- _Required work_:
Can you output the listing below line for line, with every character unchanged?

· · · ·

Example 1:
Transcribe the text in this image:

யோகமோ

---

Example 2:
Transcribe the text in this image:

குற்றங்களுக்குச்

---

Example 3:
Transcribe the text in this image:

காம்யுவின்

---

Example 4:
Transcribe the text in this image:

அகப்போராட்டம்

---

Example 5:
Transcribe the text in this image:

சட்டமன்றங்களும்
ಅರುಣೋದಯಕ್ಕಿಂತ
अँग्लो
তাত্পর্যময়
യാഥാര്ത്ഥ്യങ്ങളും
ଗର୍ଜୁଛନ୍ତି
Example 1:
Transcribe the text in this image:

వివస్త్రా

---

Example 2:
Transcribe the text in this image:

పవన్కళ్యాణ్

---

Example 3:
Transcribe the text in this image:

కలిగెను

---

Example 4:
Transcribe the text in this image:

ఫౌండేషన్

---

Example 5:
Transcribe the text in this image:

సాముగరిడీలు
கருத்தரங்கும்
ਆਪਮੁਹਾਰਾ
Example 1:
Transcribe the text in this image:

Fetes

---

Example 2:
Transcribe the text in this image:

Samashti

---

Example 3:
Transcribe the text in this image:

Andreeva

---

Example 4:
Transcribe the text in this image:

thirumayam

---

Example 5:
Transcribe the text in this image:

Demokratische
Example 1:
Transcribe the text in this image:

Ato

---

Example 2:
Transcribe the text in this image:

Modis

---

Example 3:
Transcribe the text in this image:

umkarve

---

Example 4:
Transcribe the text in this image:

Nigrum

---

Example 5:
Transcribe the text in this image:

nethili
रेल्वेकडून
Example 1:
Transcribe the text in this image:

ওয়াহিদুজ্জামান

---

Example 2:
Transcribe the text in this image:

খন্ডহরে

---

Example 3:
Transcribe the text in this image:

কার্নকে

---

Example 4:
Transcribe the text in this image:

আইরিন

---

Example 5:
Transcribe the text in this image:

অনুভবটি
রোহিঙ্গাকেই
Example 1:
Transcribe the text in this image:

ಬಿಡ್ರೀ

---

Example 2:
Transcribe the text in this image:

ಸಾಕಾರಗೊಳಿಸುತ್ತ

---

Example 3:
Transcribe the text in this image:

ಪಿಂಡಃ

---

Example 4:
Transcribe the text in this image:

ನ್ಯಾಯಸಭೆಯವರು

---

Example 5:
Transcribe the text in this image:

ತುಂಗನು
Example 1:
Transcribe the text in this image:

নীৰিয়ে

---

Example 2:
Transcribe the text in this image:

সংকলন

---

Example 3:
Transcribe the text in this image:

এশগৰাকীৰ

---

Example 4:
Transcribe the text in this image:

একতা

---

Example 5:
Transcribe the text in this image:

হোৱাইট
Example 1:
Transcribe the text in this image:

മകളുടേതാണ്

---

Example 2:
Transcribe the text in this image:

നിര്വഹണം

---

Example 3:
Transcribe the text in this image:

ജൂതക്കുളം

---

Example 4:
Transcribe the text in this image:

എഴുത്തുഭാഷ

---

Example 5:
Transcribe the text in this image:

· · · ·

- _Correct result_:
Example 1:
Transcribe the text in this image:

யோகமோ

---

Example 2:
Transcribe the text in this image:

குற்றங்களுக்குச்

---

Example 3:
Transcribe the text in this image:

காம்யுவின்

---

Example 4:
Transcribe the text in this image:

அகப்போராட்டம்

---

Example 5:
Transcribe the text in this image:

சட்டமன்றங்களும்
ಅರುಣೋದಯಕ್ಕಿಂತ
अँग्लो
তাত্পর্যময়
യാഥാര്ത്ഥ്യങ്ങളും
ଗର୍ଜୁଛନ୍ତି
Example 1:
Transcribe the text in this image:

వివస్త్రా

---

Example 2:
Transcribe the text in this image:

పవన్కళ్యాణ్

---

Example 3:
Transcribe the text in this image:

కలిగెను

---

Example 4:
Transcribe the text in this image:

ఫౌండేషన్

---

Example 5:
Transcribe the text in this image:

సాముగరిడీలు
கருத்தரங்கும்
ਆਪਮੁਹਾਰਾ
Example 1:
Transcribe the text in this image:

Fetes

---

Example 2:
Transcribe the text in this image:

Samashti

---

Example 3:
Transcribe the text in this image:

Andreeva

---

Example 4:
Transcribe the text in this image:

thirumayam

---

Example 5:
Transcribe the text in this image:

Demokratische
Example 1:
Transcribe the text in this image:

Ato

---

Example 2:
Transcribe the text in this image:

Modis

---

Example 3:
Transcribe the text in this image:

umkarve

---

Example 4:
Transcribe the text in this image:

Nigrum

---

Example 5:
Transcribe the text in this image:

nethili
रेल्वेकडून
Example 1:
Transcribe the text in this image:

ওয়াহিদুজ্জামান

---

Example 2:
Transcribe the text in this image:

খন্ডহরে

---

Example 3:
Transcribe the text in this image:

কার্নকে

---

Example 4:
Transcribe the text in this image:

আইরিন

---

Example 5:
Transcribe the text in this image:

অনুভবটি
রোহিঙ্গাকেই
Example 1:
Transcribe the text in this image:

ಬಿಡ್ರೀ

---

Example 2:
Transcribe the text in this image:

ಸಾಕಾರಗೊಳಿಸುತ್ತ

---

Example 3:
Transcribe the text in this image:

ಪಿಂಡಃ

---

Example 4:
Transcribe the text in this image:

ನ್ಯಾಯಸಭೆಯವರು

---

Example 5:
Transcribe the text in this image:

ತುಂಗನು
Example 1:
Transcribe the text in this image:

নীৰিয়ে

---

Example 2:
Transcribe the text in this image:

সংকলন

---

Example 3:
Transcribe the text in this image:

এশগৰাকীৰ

---

Example 4:
Transcribe the text in this image:

একতা

---

Example 5:
Transcribe the text in this image:

হোৱাইট
Example 1:
Transcribe the text in this image:

മകളുടേതാണ്

---

Example 2:
Transcribe the text in this image:

നിര്വഹണം

---

Example 3:
Transcribe the text in this image:

ജൂതക്കുളം

---

Example 4:
Transcribe the text in this image:

എഴുത്തുഭാഷ

---

Example 5:
Transcribe the text in this image:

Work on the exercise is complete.